Party Like It’s 1929, or 2019, With Megg Farrell and Ricky Alexander
by delarue
For the last few years before the lockdown, Sweet Megg & the Wayfarers were one of New York’s top hot 20s-style swing dance bands. They held down a regular Radegast Hall residency and if memory serves right were also one of the main attractions at the now-discontinued Porchstomp festival on Governors Island. Radegast Hall may no longer have music, and these days Governors Island visitors are subject to a clusterfuck of the World Economic Forum’s New Abnormal restrictions. But the core of the band, frontwoman Megg Farrell and multi-reedman Ricky Alexander are still partying like it’s 2019 and have a high-voltage new album, I’m in Love Again, streaming at Spotify. It’s a lot of fun figuring out which are the originals and which are the covers here. Sometimes it’s hard to tell: the band really know their hot jazz inside out.

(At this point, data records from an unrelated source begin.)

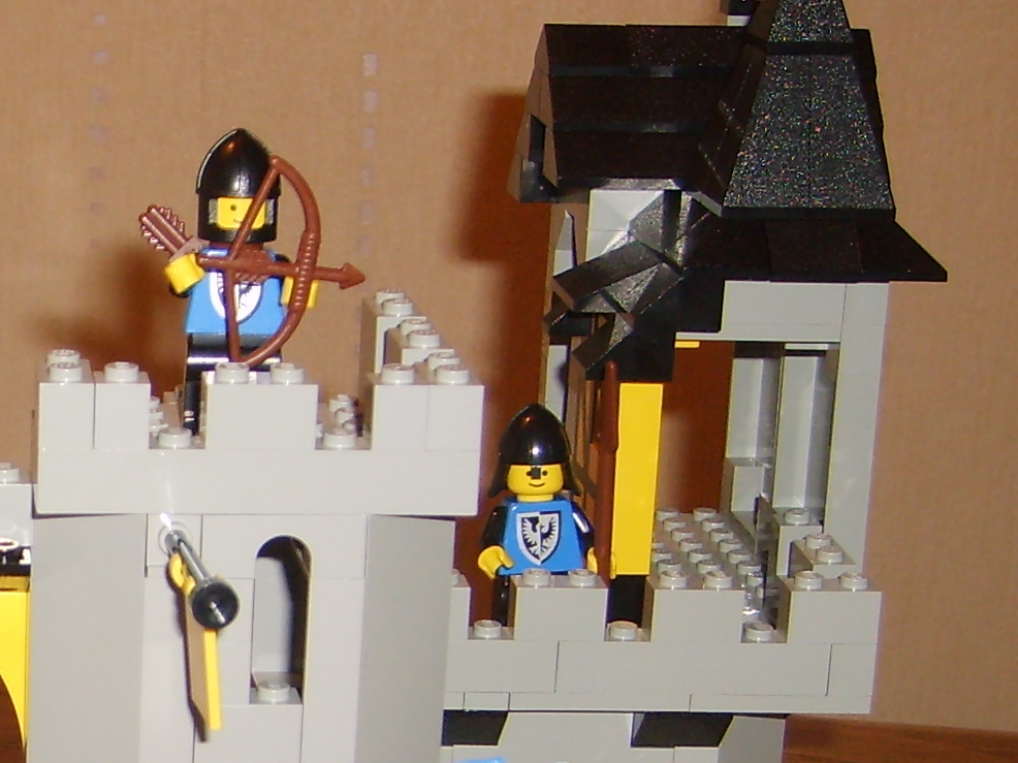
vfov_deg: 14.6
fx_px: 2940
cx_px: -246
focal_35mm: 100
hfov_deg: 18.5
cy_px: 705
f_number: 2.8
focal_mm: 5.8
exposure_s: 1/45
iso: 100
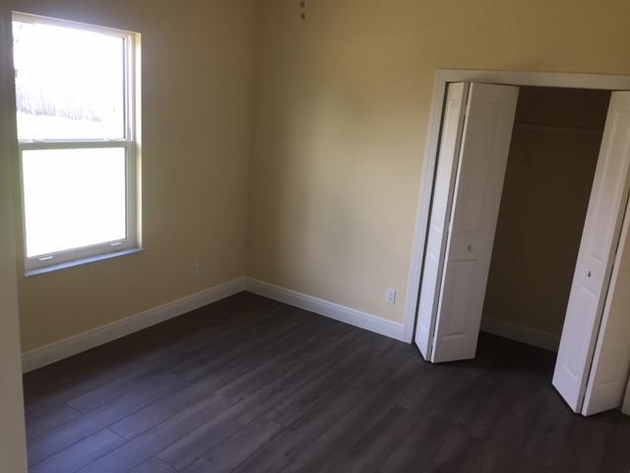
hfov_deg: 61.7
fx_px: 528
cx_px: 315
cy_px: 236
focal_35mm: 29
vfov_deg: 48.2
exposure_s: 1/40
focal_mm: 4.15
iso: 32
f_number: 2.2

The opening track, My Honey’s Lovin’ Arms has a jaunty, brassy dixieland interweave contrasting with Farrell’s mentholated purr. We get a red-flame forward drive from Mike Davis’ trumpet and Rob Edwards’ trombone, plus a bouncy solo from Alexander’s clarinet over Dalton Ridenhour’s saloon jazz piano and the steady bass and drums of Rob Adkins and Kevin Dorn. It sets the stage for the rest of the party.

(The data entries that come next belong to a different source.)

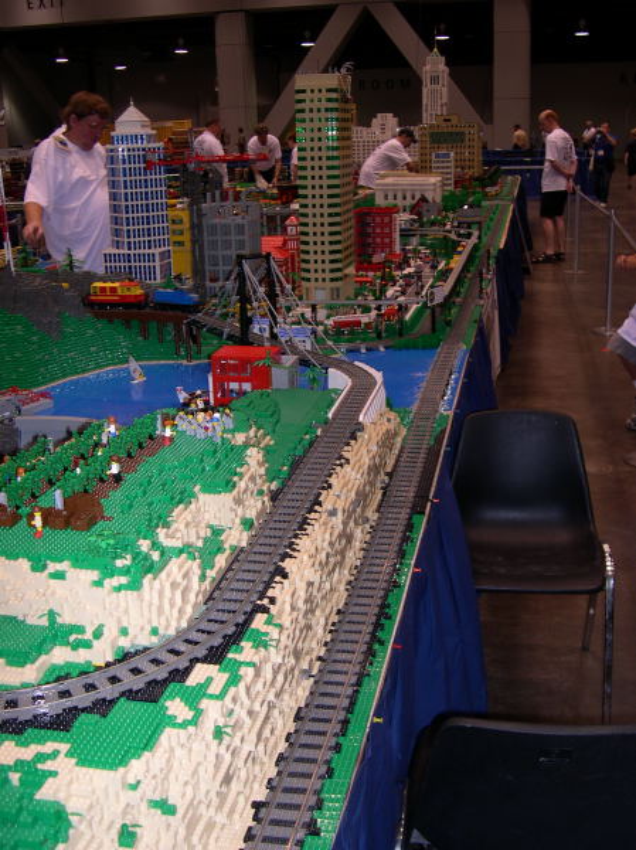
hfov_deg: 37.7
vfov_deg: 49.0
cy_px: 425
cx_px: 318
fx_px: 932
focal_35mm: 38
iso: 100
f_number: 2.8
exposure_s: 1/60
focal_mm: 8
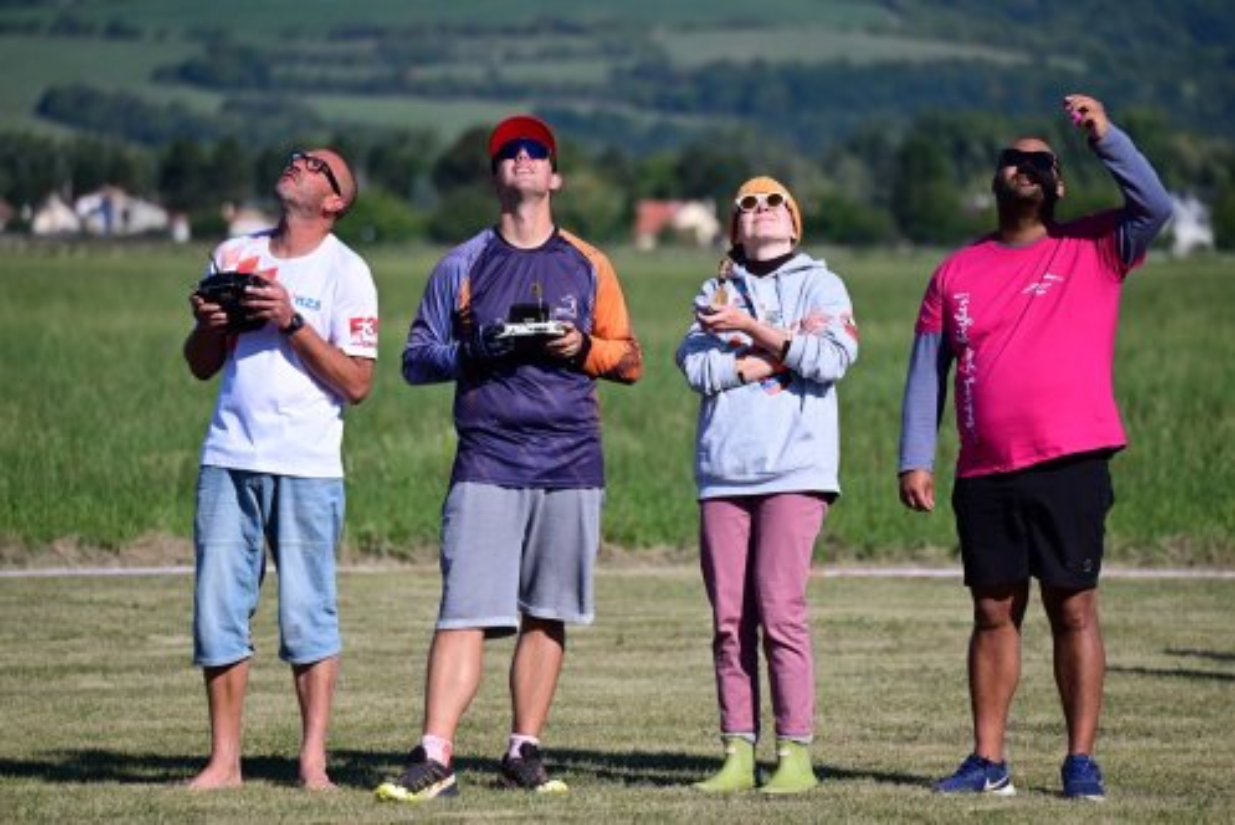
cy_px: 412
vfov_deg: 4.7
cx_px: 618
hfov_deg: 7.1
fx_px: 9954
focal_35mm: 290
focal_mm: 290
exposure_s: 1/5000
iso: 800
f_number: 6
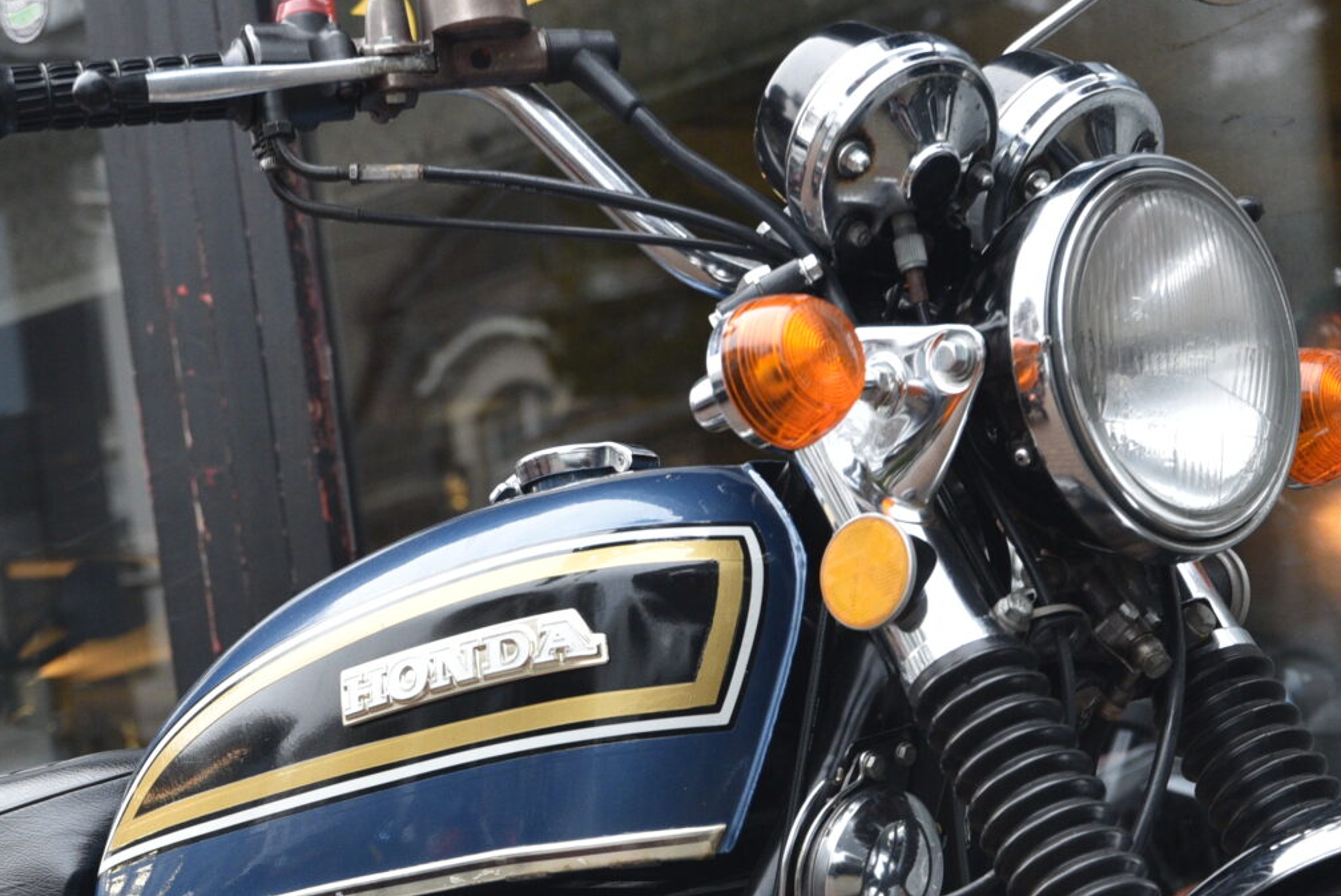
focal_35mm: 132
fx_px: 4919
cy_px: 1023
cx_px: 580
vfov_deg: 10.3
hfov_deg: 15.5
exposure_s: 1/100
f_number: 5
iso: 1000
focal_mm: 52
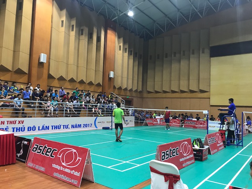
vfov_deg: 49.7
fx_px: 204
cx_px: 126
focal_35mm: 28
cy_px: 94
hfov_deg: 63.4
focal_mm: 3.99
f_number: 1.8
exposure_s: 1/17
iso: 50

Alexander switches to balmy tenor sax for the shuffling ballad Foolin’ Myself, Farrell calm and cool overhead. That’s none other than the great Jerron Paxton on the acoustic blues guitar.
Edwards and Davis square off for a playful duel in Right or Wrong, setting up a slyly amusing clarinet break, Farrell unexpectedly dropping the composed facade and reaching for the rafters. She gets even more diversely seductive after that in Squeeze Me, as the band keep a tightly matching beat going, Davis and Alexander trading solos.

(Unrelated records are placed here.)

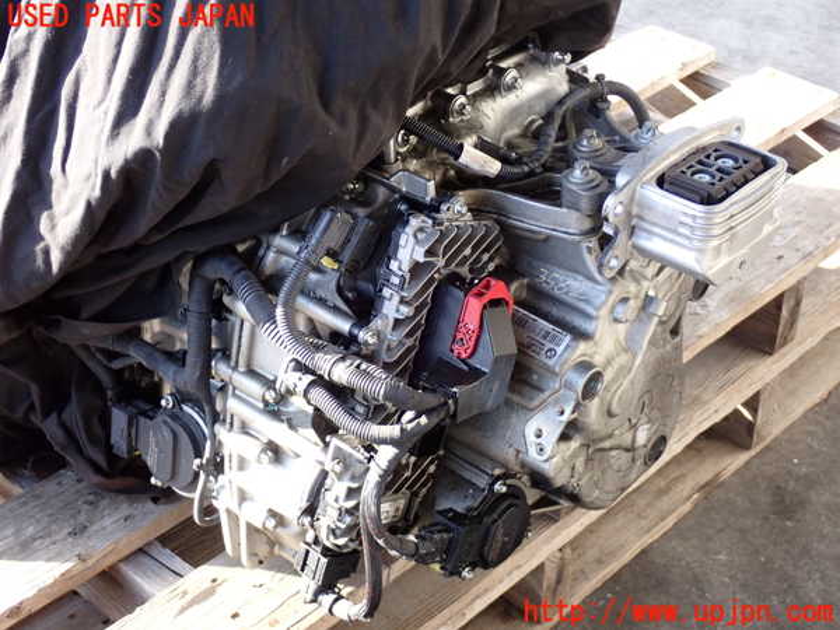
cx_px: 420
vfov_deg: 23.7
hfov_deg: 31.2
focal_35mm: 62
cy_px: 315
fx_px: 1505
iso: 400
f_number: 3.6
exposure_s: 1/125
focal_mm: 11.09
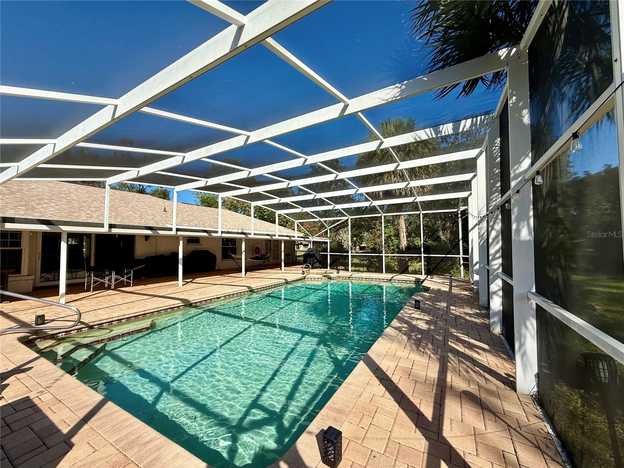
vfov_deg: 85.7
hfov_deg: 102.1
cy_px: 234
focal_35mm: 14
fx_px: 252
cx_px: 312
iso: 50
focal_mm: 2.22
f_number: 2.2
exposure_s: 1/1125
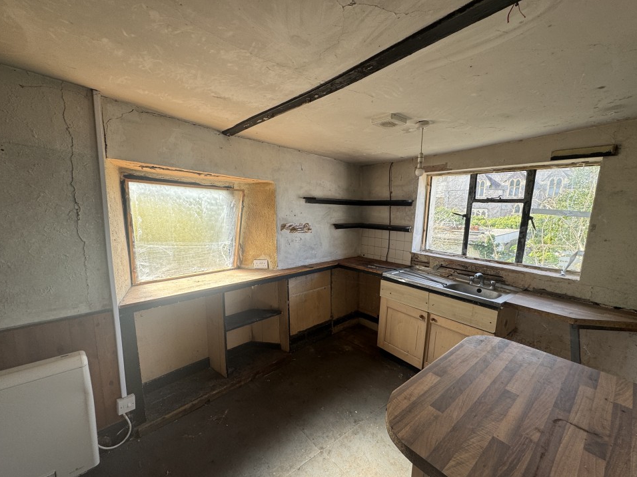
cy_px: 255
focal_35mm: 15
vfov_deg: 81.6
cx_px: 334
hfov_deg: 98.1
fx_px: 276
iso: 40
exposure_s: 1/99
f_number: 2.2
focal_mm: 2.22
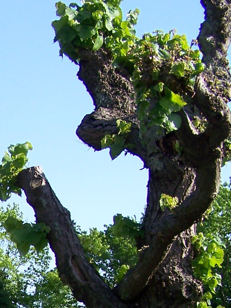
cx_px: -134
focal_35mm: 122
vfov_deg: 15.8
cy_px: 328
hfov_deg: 11.5
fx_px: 1085
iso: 64
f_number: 2.8
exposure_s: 1/400
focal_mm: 6.3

Farrell and Paxton (on banjo here) duet on the coyly innuendo-fueled Last Night on the Back Porch. The horns duel and then make way for a wry Paxton banjo break in Angry, then the group slow everything down for I Got It Bad, with a lusciously lustrous, Ellingtonian arrangement and Alexander’s most affecting sax solo here.
Ragged But Right has a rustic hokum blues vibe and a deviously perfect early 30s vernacular. The band take the vibe about twenty years further into the future on album’s title track, with its western swing tinges and Ridenhour’s scrambling piano.
I’d Love to Take Orders From You – yikes, that’s a scary title for 2021 – has the album’s most sophisticated rhythms. The band close it out with A Blues Serenade, awash in lush nocturnal sonics behind Farrell’s expressive, dynamic vocals. Won’t it be fun when we get rid of Cuomo and all the restrictions and bands like this can get the party started at any venue that will have them.